Overall a good study to highlight the importance of the expression of PD-1 gene in the multi systemic inflammatory syndrome associated with COVID-19 infection. 

Any comments on the pathogenesis of MIS in pediatric population who already have immune conditions?

According to current knowledge, the symptoms of PIMS-TS occur as a result of both humoral and cellular disturbed immune responses. Cytokine profiling in PIMS-TS patients indicates myeloid cell chemotaxis and inflammation. An assessment of cytokines showed an increased release of the pro-inflammatory cytokines Il-1, IL-6, IL-18, IL-17A,  TNF-α and the chemokines, which regulate the recruitment and modulation of natural killer (NK) cells, neutrophils, monocytes and T lymphocytes.  Pro-inflammatory cytokines play a key role in the pathogenesis of disease.
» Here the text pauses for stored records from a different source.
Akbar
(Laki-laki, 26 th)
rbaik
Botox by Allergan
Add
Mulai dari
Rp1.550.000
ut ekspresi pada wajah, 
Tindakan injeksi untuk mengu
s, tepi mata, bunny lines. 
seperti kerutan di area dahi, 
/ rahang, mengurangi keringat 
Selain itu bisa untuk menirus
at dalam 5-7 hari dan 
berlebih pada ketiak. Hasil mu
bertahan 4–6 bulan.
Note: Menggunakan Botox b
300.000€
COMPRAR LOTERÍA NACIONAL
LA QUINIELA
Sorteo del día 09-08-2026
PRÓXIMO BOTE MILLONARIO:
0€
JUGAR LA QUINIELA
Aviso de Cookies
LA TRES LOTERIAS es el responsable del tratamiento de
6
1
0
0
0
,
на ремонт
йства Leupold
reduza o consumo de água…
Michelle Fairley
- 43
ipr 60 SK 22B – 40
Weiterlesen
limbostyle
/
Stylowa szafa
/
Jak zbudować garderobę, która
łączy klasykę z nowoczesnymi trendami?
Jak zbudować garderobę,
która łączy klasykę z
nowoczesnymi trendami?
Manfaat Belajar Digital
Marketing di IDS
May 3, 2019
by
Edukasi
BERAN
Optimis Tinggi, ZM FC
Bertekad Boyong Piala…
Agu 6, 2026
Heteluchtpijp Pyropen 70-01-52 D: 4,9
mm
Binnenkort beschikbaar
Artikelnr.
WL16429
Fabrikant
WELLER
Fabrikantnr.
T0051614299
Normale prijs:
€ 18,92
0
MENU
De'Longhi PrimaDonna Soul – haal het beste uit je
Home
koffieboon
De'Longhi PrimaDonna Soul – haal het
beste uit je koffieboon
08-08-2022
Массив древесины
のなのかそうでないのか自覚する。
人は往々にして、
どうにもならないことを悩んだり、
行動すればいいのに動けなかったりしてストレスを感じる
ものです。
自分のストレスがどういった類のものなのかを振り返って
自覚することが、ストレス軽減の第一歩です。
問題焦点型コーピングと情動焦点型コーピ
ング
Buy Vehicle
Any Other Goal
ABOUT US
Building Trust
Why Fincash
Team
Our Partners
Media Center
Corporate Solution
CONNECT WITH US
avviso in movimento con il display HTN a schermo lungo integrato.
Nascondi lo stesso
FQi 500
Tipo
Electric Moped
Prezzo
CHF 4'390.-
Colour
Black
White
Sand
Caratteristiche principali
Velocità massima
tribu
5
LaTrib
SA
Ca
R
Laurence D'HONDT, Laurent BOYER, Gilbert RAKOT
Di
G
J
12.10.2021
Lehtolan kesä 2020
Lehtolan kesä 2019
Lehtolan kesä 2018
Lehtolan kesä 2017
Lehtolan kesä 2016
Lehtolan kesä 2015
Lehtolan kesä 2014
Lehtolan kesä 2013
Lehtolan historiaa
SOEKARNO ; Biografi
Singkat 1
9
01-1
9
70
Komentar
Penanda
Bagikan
Nevertheless, the pathogenesis of PIMS-TS requires answering many questions

 RE: A detailed individual and family medical interview was conducted. No previous diseases associated with immune response disorders were detected.

I understand this study was done during the first wave of the COVID infection when there was no widespread availability of the COVID vaccine among the pediatric population was not there but now was there any data identified which points to the increase /decrease of MIS among the vaccinated pediatric population.

RE: The study was done during the first wave of the COVID infection when there was no widespread availability of the COVID vaccine among the pediatric population.

We hope that after the corrections the paper will meet the requirements.

Best regards,

 

 

Round 2

Reviewer 1 Report

Comments and Suggestions for Authors

The authors have answered the concerns in the revised manuscript.